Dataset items
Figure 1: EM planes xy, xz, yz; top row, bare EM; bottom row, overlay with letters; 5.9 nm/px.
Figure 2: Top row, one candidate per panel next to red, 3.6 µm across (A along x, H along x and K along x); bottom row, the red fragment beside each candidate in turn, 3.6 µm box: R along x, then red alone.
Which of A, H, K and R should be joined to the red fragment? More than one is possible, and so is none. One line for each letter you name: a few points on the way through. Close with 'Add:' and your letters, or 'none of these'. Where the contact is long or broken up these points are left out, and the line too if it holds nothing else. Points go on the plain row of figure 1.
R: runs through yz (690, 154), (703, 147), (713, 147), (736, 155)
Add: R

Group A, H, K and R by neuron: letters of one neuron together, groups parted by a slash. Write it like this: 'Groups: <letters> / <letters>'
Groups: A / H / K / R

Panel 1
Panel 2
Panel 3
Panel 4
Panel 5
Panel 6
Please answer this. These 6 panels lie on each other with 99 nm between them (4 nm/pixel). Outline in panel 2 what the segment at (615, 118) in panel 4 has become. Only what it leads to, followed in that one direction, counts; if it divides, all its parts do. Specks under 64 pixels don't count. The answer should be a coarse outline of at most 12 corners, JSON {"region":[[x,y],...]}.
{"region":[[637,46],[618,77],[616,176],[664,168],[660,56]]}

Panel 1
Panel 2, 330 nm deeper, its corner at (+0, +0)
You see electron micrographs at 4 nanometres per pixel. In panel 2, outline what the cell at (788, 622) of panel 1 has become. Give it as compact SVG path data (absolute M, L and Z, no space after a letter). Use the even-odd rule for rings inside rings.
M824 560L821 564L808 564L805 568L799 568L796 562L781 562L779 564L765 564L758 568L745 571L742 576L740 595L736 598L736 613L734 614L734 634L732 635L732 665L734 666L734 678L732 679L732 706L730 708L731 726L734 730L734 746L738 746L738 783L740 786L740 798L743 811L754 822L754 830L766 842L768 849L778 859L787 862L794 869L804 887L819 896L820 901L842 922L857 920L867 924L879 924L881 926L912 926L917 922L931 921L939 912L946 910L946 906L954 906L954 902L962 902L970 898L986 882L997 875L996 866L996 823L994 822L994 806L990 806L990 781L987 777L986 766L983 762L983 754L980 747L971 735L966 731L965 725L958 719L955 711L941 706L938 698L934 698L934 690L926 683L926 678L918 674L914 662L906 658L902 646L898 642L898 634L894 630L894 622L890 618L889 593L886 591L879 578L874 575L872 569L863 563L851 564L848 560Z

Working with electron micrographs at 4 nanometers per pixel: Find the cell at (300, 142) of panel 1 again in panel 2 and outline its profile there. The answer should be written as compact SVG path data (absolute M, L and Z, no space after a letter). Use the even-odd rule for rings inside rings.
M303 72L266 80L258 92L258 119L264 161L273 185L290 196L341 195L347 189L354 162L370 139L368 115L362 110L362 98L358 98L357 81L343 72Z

* WORK TO COMPLETE: Please return all lines above in which the string "bottom" is found.

* RESULT FOR THIS EXERCISE:
Figure 1: EM planes xy, xz, yz; top row, bare EM; bottom row, overlay with letters; 5.9 nm/px.
Figure 2: Top row, one candidate per panel next to red, 3.6 µm across (A along x, H along x and K along x); bottom row, the red fragment beside each candidate in turn, 3.6 µm box: R along x, then red alone.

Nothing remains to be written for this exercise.